* **EXERCISE DETAILS**
Copy out the rows verbatim, starting at the first line and ending with the line that contains "v(22, 22) *", inclusive.

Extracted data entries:
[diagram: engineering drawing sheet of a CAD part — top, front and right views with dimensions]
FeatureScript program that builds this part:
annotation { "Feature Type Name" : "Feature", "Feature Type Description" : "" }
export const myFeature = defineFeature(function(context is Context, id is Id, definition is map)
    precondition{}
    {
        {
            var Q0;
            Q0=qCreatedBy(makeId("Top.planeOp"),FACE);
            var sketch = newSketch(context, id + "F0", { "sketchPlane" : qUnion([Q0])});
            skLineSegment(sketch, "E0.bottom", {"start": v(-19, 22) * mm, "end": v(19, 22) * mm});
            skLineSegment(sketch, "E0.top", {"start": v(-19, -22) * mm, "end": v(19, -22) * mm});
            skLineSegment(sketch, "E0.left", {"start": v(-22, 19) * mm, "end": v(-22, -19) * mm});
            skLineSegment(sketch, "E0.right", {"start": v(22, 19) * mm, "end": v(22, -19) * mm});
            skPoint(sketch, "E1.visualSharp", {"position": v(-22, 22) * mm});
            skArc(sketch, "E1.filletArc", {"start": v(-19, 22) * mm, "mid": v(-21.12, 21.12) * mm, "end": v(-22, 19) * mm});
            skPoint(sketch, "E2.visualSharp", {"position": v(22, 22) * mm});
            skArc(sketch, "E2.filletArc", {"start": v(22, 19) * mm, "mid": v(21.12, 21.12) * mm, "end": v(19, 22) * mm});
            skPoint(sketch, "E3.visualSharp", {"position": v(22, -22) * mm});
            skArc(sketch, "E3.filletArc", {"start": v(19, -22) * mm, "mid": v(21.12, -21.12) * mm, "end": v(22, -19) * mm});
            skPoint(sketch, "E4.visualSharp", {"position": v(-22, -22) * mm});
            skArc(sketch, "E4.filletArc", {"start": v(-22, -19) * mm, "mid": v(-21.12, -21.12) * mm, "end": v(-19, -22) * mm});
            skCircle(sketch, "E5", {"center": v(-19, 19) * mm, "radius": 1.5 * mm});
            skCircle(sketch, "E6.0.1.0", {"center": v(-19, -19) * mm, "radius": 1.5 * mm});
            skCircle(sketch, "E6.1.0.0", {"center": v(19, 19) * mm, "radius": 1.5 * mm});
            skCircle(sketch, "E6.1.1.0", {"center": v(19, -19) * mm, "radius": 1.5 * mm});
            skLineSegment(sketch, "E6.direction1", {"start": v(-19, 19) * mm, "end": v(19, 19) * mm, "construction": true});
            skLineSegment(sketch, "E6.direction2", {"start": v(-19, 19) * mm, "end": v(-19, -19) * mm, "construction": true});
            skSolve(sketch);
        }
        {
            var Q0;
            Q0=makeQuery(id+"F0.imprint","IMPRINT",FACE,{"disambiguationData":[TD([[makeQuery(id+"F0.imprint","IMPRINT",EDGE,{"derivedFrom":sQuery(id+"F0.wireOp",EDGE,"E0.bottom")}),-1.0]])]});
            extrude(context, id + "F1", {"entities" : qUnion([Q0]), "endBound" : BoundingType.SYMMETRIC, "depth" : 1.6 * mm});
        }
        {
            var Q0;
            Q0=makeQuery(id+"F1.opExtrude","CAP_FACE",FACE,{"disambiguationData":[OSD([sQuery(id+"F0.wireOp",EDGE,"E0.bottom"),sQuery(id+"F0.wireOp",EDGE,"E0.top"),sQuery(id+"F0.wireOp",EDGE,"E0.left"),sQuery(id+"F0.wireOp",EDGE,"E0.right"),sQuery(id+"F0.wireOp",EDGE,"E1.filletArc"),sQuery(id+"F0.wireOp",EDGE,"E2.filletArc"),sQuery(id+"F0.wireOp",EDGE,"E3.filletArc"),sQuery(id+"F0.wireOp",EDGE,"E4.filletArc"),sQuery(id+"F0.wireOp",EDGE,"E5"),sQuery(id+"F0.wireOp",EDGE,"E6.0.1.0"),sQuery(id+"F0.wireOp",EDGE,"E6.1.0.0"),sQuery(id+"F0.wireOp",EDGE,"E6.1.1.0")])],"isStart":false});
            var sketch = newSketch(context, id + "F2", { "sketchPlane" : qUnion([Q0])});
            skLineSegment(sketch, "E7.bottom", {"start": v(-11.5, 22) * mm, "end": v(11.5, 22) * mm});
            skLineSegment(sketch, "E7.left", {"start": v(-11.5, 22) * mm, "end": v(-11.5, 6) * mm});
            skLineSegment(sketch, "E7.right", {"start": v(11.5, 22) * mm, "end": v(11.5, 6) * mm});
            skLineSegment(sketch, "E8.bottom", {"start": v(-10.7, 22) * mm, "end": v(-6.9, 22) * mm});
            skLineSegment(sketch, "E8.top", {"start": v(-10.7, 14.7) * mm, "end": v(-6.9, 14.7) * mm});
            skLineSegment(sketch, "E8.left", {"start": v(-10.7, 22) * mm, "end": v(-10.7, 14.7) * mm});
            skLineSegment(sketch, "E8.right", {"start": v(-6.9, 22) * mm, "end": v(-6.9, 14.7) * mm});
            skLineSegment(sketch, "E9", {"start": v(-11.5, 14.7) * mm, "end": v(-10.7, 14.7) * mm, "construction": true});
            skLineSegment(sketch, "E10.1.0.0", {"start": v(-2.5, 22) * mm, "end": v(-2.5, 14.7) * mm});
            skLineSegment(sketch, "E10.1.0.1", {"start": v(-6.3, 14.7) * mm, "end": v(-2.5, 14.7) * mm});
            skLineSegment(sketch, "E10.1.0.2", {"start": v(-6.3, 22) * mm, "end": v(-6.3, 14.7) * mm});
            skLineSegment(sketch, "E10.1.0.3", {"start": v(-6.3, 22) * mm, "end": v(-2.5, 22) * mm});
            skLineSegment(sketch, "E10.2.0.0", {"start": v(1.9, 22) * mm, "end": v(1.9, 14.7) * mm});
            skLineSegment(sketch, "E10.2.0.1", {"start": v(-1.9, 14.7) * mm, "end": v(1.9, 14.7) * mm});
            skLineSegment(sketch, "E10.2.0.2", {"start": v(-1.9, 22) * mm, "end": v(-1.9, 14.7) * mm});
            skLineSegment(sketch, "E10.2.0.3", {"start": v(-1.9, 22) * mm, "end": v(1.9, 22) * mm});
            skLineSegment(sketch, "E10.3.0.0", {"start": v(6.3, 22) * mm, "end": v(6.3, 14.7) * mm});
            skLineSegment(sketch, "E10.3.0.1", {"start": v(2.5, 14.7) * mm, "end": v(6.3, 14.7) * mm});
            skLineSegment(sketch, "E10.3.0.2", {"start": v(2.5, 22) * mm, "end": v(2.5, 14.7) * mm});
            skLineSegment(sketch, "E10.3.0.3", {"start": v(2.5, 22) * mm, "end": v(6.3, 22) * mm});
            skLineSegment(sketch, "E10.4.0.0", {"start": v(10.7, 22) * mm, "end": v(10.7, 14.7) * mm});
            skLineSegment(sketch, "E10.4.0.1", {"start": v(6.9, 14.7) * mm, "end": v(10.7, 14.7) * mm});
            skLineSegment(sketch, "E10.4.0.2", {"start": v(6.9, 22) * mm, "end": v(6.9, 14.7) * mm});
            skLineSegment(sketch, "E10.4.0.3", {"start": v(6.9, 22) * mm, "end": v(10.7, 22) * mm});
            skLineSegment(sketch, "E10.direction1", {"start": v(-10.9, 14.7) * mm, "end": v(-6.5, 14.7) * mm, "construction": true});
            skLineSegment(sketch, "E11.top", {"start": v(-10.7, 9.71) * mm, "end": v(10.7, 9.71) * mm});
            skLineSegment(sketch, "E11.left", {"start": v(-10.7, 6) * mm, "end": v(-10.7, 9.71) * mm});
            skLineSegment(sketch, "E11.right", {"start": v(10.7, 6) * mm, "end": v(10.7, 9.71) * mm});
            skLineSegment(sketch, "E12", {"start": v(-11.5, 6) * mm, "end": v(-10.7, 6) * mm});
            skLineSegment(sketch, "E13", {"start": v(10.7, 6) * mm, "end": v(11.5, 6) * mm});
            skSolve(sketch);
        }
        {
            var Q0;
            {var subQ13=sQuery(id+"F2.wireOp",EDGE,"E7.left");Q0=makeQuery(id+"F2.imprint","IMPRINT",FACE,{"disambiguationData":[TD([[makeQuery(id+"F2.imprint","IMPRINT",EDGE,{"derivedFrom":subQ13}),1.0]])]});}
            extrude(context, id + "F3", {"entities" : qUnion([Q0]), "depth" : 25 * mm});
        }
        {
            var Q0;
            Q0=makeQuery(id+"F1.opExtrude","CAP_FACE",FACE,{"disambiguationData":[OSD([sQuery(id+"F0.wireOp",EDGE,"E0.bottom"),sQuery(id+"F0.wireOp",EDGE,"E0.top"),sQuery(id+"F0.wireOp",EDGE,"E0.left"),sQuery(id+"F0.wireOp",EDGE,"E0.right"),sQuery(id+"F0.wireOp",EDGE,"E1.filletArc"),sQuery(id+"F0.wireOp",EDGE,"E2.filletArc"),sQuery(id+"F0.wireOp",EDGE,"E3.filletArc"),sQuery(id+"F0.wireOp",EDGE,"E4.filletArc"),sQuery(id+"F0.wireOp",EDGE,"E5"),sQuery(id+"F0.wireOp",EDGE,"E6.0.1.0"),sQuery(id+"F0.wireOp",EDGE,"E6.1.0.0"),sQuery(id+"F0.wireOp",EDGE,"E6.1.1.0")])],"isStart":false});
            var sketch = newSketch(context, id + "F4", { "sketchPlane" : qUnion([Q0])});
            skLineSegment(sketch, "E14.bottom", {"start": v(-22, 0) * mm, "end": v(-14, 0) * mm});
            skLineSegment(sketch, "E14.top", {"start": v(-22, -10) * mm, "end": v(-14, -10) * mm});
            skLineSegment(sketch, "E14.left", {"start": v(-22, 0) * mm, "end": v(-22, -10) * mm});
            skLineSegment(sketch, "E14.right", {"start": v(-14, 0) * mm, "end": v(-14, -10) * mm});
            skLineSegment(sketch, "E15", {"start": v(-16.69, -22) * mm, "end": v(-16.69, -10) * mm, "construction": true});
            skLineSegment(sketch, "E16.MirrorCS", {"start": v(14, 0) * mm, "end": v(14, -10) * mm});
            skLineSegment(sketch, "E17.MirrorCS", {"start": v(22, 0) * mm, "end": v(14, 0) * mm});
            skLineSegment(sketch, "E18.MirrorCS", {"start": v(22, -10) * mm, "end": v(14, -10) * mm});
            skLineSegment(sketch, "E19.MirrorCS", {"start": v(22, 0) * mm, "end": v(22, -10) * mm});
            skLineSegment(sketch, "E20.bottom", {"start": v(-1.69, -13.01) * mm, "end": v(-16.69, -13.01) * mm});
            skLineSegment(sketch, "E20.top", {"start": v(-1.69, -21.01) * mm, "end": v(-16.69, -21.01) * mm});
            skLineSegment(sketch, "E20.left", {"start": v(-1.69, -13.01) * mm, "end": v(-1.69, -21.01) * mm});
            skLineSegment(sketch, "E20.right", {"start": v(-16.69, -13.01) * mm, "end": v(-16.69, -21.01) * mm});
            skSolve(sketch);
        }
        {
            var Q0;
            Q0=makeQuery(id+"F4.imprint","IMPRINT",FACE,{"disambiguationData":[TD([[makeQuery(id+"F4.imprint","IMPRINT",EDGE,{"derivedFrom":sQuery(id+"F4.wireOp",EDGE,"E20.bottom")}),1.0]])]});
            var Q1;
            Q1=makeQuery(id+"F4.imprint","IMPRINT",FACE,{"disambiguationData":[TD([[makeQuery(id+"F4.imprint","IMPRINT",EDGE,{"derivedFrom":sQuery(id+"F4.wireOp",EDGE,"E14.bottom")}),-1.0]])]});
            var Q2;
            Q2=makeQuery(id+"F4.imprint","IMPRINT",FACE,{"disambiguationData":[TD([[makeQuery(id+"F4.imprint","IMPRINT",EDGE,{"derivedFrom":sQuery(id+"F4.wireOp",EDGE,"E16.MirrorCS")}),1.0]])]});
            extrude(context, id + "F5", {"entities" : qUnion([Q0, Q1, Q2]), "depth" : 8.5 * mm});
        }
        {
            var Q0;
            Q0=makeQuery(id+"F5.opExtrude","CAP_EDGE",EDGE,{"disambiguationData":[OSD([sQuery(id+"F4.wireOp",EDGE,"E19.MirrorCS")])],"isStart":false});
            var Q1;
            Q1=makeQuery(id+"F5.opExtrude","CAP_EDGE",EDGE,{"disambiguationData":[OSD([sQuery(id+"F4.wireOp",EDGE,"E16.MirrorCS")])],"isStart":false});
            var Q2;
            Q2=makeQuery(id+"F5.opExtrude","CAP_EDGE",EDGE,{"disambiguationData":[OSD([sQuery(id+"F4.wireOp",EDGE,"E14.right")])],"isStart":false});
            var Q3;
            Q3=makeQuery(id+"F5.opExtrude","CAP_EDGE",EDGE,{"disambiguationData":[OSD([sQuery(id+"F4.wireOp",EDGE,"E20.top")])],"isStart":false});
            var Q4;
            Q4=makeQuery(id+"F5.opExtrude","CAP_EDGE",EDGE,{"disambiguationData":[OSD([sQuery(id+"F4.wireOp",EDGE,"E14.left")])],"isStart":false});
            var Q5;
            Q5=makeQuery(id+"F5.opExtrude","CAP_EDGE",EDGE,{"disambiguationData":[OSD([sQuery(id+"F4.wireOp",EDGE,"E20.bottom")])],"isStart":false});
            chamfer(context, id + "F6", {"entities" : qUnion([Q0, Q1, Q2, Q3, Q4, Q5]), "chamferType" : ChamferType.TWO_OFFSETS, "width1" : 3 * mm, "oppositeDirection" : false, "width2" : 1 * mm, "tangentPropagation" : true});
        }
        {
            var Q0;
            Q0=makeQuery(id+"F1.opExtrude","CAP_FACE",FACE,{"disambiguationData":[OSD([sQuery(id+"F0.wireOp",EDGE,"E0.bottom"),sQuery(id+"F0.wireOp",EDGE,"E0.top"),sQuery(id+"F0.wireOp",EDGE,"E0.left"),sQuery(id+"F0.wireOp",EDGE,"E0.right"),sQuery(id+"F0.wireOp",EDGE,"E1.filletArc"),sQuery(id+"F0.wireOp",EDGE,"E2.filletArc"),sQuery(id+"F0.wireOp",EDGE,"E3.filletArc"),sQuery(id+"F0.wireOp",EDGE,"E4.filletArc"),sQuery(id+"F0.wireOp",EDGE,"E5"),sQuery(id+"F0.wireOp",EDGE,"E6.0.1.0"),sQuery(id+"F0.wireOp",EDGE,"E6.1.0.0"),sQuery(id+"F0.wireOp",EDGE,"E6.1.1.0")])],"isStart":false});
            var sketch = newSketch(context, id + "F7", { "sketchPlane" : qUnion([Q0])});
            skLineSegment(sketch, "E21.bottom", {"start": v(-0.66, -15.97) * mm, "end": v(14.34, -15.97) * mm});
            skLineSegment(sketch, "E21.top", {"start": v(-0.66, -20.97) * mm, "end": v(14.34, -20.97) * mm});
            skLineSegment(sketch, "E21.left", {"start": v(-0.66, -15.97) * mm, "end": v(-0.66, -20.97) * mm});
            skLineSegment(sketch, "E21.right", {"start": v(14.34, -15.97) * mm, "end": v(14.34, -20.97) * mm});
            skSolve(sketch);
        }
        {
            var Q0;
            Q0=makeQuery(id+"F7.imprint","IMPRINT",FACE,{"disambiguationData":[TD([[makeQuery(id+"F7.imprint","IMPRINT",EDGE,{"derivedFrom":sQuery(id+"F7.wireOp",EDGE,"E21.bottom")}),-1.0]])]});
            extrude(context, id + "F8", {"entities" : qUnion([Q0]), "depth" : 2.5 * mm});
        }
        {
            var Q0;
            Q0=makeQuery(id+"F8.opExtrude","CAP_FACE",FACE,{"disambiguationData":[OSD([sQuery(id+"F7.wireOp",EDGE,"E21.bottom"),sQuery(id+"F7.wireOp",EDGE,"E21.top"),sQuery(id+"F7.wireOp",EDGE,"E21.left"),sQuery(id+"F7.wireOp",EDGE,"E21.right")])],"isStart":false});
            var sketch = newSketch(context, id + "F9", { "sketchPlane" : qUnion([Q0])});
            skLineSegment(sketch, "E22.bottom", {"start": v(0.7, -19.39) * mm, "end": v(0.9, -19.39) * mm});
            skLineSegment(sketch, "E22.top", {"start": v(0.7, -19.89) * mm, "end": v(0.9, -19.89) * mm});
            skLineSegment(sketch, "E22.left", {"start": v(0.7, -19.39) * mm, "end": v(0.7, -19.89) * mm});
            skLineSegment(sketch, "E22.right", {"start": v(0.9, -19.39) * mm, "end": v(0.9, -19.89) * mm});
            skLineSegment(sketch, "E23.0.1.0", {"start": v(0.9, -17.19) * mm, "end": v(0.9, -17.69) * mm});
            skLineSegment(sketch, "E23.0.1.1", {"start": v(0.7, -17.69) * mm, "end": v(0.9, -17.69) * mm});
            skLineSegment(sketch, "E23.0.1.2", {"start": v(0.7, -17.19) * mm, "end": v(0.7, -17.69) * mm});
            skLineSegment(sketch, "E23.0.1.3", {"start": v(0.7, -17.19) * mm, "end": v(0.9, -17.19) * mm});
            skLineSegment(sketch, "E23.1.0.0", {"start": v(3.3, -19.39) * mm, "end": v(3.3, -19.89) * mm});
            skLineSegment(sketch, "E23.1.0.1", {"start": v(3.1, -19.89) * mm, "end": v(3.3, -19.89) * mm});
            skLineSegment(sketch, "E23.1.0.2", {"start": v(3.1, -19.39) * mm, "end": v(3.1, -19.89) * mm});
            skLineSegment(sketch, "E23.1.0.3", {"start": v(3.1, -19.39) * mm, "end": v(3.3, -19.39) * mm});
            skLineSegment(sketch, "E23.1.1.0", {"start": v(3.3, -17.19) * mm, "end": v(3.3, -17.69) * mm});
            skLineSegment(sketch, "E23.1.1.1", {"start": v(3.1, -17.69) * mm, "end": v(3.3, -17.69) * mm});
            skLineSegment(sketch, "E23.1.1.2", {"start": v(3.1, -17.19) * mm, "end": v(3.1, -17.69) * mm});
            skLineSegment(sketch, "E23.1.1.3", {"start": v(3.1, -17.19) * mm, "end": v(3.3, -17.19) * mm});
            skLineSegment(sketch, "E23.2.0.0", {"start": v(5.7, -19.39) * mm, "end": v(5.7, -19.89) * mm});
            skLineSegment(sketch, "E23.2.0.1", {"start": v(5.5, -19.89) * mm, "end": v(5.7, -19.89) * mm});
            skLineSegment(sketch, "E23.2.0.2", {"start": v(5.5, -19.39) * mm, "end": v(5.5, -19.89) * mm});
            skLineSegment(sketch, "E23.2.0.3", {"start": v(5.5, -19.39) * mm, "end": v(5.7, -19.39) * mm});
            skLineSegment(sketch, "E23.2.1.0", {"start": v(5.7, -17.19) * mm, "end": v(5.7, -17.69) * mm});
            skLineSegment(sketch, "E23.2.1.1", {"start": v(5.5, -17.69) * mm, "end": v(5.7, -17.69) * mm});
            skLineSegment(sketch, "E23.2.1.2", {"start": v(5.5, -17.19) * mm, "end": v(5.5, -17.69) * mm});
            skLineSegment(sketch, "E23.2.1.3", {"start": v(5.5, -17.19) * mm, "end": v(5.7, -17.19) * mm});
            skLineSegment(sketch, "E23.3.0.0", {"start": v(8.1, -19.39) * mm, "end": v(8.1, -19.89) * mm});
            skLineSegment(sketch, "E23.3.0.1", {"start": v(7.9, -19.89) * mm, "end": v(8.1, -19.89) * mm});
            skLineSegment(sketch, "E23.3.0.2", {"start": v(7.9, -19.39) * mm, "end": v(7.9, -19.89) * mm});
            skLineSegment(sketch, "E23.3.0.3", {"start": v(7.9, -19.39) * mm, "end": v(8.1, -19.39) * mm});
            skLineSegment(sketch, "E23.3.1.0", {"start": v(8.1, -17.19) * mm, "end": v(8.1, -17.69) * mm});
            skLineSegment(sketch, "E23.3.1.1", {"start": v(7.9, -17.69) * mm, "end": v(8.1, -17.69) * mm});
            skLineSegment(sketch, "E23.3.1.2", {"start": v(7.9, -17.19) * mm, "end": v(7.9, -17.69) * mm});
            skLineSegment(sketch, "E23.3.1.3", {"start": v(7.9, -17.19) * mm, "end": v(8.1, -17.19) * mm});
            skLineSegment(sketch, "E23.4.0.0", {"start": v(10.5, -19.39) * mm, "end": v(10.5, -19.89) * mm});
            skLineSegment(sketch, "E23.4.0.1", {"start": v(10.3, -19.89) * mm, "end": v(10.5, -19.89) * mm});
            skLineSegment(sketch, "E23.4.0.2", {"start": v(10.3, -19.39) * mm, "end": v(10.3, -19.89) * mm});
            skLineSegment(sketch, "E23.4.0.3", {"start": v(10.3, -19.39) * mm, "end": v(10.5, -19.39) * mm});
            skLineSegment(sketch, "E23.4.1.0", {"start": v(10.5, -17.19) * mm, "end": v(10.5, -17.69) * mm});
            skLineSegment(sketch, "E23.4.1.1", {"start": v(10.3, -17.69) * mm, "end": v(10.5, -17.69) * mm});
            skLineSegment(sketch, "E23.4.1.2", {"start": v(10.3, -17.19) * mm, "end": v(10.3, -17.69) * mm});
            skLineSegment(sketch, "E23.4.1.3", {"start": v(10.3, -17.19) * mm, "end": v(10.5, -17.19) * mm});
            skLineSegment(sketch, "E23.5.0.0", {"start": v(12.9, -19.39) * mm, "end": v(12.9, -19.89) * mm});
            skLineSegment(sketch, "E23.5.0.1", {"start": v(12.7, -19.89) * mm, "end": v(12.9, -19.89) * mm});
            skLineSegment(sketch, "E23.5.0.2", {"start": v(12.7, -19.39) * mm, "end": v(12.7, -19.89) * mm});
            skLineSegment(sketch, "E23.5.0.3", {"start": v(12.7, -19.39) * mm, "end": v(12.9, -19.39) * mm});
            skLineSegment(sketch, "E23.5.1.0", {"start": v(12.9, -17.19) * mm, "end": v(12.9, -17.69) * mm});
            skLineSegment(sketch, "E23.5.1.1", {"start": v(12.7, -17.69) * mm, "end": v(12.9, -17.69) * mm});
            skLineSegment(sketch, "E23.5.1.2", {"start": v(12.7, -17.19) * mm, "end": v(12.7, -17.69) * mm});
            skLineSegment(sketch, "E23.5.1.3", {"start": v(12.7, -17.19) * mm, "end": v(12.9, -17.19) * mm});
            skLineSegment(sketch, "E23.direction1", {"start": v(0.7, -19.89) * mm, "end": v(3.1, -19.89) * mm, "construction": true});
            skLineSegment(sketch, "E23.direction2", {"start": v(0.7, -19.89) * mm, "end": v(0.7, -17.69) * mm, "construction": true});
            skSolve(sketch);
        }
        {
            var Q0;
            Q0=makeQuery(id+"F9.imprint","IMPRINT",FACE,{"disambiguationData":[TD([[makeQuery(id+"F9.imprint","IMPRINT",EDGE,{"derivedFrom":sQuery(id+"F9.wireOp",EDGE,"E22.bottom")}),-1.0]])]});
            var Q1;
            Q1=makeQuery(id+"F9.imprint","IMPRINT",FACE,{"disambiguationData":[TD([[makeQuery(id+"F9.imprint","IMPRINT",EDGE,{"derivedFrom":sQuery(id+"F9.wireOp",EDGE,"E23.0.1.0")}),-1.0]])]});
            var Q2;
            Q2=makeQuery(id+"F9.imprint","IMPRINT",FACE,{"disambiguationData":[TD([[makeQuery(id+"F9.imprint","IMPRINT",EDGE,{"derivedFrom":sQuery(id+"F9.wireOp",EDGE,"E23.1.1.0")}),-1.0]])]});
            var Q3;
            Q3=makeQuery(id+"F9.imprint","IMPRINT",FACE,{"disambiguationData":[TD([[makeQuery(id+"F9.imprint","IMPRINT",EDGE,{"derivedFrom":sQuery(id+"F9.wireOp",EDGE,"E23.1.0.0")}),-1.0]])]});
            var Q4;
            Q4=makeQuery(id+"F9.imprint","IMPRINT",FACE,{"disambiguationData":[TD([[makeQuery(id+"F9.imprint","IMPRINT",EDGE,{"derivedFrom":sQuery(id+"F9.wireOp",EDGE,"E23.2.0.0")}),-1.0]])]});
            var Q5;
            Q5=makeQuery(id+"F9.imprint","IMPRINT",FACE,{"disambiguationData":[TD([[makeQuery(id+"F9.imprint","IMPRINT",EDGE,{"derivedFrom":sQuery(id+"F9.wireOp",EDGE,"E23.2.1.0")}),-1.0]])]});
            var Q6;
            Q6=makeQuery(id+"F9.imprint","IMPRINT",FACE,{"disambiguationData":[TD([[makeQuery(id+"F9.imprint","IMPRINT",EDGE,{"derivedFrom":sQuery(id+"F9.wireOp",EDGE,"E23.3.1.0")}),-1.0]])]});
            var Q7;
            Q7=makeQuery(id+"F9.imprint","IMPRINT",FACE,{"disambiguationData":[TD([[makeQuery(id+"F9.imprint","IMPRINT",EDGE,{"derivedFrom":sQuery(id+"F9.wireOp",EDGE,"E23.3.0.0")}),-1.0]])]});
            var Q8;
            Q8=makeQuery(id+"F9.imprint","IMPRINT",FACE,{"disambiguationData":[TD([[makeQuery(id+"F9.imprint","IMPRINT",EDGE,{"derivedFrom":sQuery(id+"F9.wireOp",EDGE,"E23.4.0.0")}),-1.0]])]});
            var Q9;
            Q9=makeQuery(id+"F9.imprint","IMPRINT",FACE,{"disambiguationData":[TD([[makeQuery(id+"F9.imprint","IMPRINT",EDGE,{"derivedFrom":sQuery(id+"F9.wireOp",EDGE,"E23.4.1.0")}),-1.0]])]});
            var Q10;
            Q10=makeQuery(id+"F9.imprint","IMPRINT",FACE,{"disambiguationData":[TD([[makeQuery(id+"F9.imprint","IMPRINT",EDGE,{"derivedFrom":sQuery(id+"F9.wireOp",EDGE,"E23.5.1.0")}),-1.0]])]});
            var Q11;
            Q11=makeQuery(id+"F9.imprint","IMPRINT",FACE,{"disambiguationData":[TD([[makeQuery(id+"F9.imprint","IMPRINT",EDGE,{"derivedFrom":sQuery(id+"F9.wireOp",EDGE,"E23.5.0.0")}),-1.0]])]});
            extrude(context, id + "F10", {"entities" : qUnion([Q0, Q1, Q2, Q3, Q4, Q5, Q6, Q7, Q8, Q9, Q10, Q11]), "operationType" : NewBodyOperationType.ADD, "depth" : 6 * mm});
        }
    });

* **CORRECT RESPONSE**
[diagram: engineering drawing sheet of a CAD part — top, front and right views with dimensions]
FeatureScript program that builds this part:
annotation { "Feature Type Name" : "Feature", "Feature Type Description" : "" }
export const myFeature = defineFeature(function(context is Context, id is Id, definition is map)
    precondition{}
    {
        {
            var Q0;
            Q0=qCreatedBy(makeId("Top.planeOp"),FACE);
            var sketch = newSketch(context, id + "F0", { "sketchPlane" : qUnion([Q0])});
            skLineSegment(sketch, "E0.bottom", {"start": v(-19, 22) * mm, "end": v(19, 22) * mm});
            skLineSegment(sketch, "E0.top", {"start": v(-19, -22) * mm, "end": v(19, -22) * mm});
            skLineSegment(sketch, "E0.left", {"start": v(-22, 19) * mm, "end": v(-22, -19) * mm});
            skLineSegment(sketch, "E0.right", {"start": v(22, 19) * mm, "end": v(22, -19) * mm});
            skPoint(sketch, "E1.visualSharp", {"position": v(-22, 22) * mm});
            skArc(sketch, "E1.filletArc", {"start": v(-19, 22) * mm, "mid": v(-21.12, 21.12) * mm, "end": v(-22, 19) * mm});
            skPoint(sketch, "E2.visualSharp", {"position": v(22, 22) * mm});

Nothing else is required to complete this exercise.